There is one company though who turned this reproachful situation in to an economic and social opportunity. ITC launched sometime back the ‘WOW’ initiative. Read as ‘Wealth-Out-of-Waste’, the WOW or 'Wealth Out of Waste' is a project that aims to inculcate the habit of recycling among school children, housewives, corporate employees and the general public as well as industries and business enterprises and reduce at least 15-25% of the garbage load through source segregation. ITC started this as a pilot project in some cities, sometime back, where they gave separate bags for solid waste, kitchen waste etc. to each household. The ITC trucks would visit all these homes once a week and collect all the garbage bags. In turn the citizens besides disposing their garbage for free even got paid for the garbage that they gave to ITC. The company gained by saving considerable money on raw material for their ‘Paperboards and Specialty Papers Division’. Recently the company celebrated saving 25000 trees through the ‘WOW’ initiative. The WOW programme is today operational in Hyderabad, Chennai, Bangalore, Cochin, Bhadrachalam, Coimbatore & Madurai. Over 3 million citizens, 500,000 school children, 350 corporates, 1000 commercial establishments and about 200 industries support WOW. And, of course, in these cities the streets look as tidy as the homes. ‘WOW’ brought wealth to everyone.
The point is pretty simple. Community initiatives never happen without innovation and engagement. Where rules do not work, engagement can do wonders, literally.
Organizations many times face uphill task in ensuring their employees or employee groups like project teams do not become so self-centric or silo-wised that they fail to share their learning and knowledge. In turn many a times it is the same ‘clean self and dirt others’ phenomena among teams or groups resulting in dys-functionality and disagreements. In the long-run the company suffers. Innovative engagement of people to initiatives can help them collaborate rather than only compete. There was a classical case that I had read many years back in ‘California Management Review’, where one of the project teams spends 6-months and considerable resource in searching for an outside vendor. When they finally found one, instead of being delighted at their feat they were rather dismayed since they found that the same vendor had already worked with one of their other teams before. All the money and time spent on searching the vendor could have been saved. Failure of knowledge reuse and sharing is one such symptom. Many such problems happen in the organization because of competition without cooperation.

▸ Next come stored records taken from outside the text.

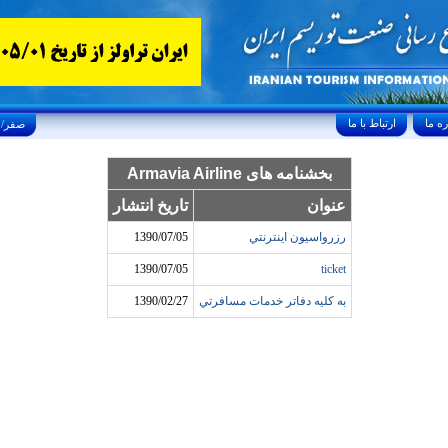
ارتباط با ما
Saturday, August 8, 2026 25/صفر/1448
بخشنامه های Armavia Airline
عنوان
تاریخ انتشار
رزرواسيون اينترنتي
1390/07/05
1390/07/05
ticket
به کليه دفاتر خدمات مسافرتي
1390/02/27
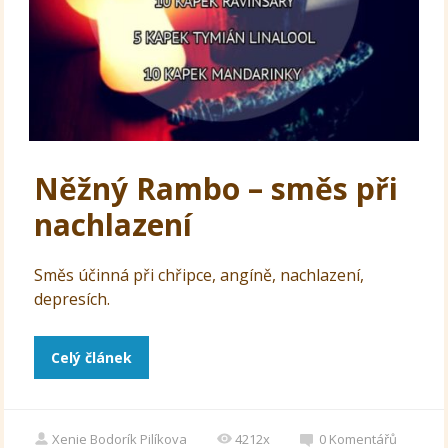
Něžný Rambo – směs při
nachlazení
Směs účinná při chřipce, angíně, nachlazení,
depresích.
Celý článek
Xenie Bodorík Pilíkova
4212x
0
Komentářů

Google has this thing called ‘MOMA’, the company’s intranet that has so much information shared across the company that employees have insight into what's happening with the business and what's important. It also has something called ‘Snippets’. Every Monday, all the employees write an email that has five to seven bullet points on what they did the previous week. Being a search company, Google takes all the emails and make a giant Web page and index them. It allows the Google nerds to share what they know across the whole company, and it reduces duplication. Like ‘WOW’ it brings wealth to everyone – to the employees (since they get instant recognition for what they do), to the employee community (since it helps them to collaborate and reduce redundancy) and of course to the company.
2 comments:
This concept should be implanted in the E Schools & B Schools from where the talent pool goes to the corporate.
Team based learning & sharing culture should be initiated at college level thorough common portals/or any platform where collaboratively every will learn & come out with innovative ideas.
But in spite of that our education system encourages individual competition which makes an individual think "Clean Homes, Dirty Streets" principle.